The music of Nigeria includes many kinds of folk and popular music, styles of folk music are related to the multitudes of ethnic groups in the country, each with their own techniques, instruments, and songs. Little is known about the country’s music history prior to European contact, although bronze carvings dating back to the 16th and 17th centuries have been found depicting musicians and their instruments.
The country’s most internationally renowned genres are Indigenous, Apala, Fuji, Jùjú, Afrobeat, Afrobeats, Afro-juju, Waka, Igbo rap, Yo-pop, Gospel. The largest ethnic groups are the Igbo, Hausa and Yoruba. Traditional music from Nigeria and throughout Africa is almost always functional; in other words, it is performed to mark a ritual such as the wedding or funeral and not to achieve artistic goals.
Although some Nigerians, especially children and the elderly, play instruments for their own amusement, solo performance is otherwise rare. Music is closely linked to agriculture, and there are restrictions on, for example, which instruments can be played during different parts of the growing season.
Work songs are a common type of traditional Nigerian music. They help to keep the rhythm of workers in fields, river canoes and other fields. Women use complex rhythms in housekeeping tasks, such as pounding yams to highly ornamented music. In the northern regions, farmers work together on each other’s farms and the host is expected to supply musicians for his neighbours.

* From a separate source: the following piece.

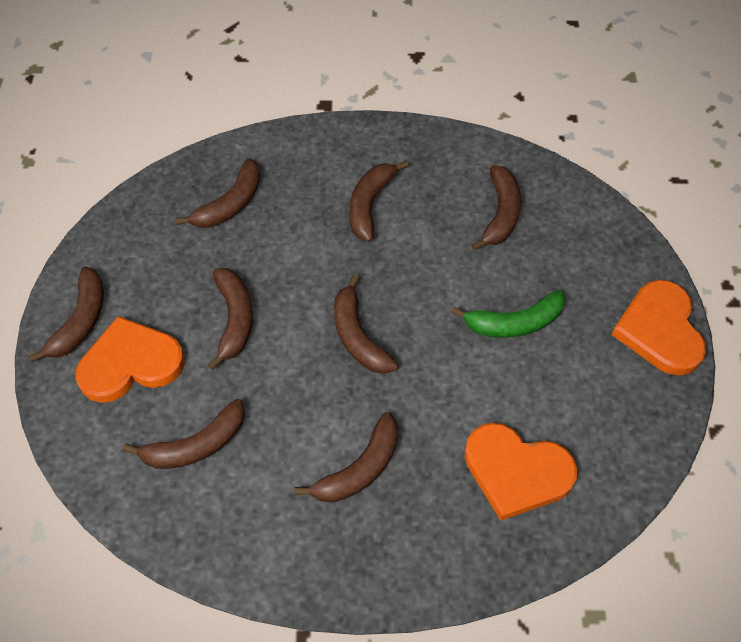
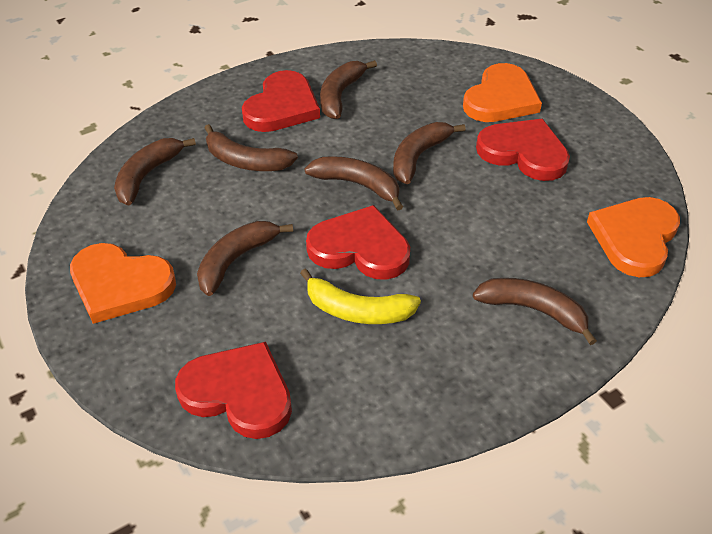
brown banana: [28,267,104,363] [123,399,245,469] [175,158,261,228] [208,268,253,370] [295,412,399,503] [334,275,398,374] [349,160,408,242] [471,165,521,251] = 8 -> [114,138,196,205] [197,221,293,296] [205,124,298,171] [305,156,403,210] [320,60,377,119] [393,122,466,184] [473,278,597,345] = 7
green banana: [451,290,566,338] = 1 -> none = 0
red heart: none = 0 -> [175,342,292,439] [242,70,320,132] [306,205,410,280] [476,119,570,181] = 4
yellow banana: none = 0 -> [300,268,421,324] = 1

The issue of musical composition is also highly variable. The Hwana, for example, believe that all songs are taught by the peoples’ ancestors, while the Tiv give credit to named composers for almost all songs, and the Efik name individual composers only for secular songs. In many parts of Nigeria, musicians are allowed to say things in their lyrics that would otherwise be perceived as offensive.
The most common format for music in Nigeria is the call-and-response choir, in which a lead singer and a chorus interchange verses, sometimes accompanied by instruments that either shadow the lead text or repeat and ostinato vocal phrase.
The southern area features complex rhythms and solo players using melody instruments, while the north more typically features polyphonic wind ensembles.
The extreme north region is associated with monodic (i.e., single-line) music with an emphasis on drums, and tends to be more influenced by Islamic music.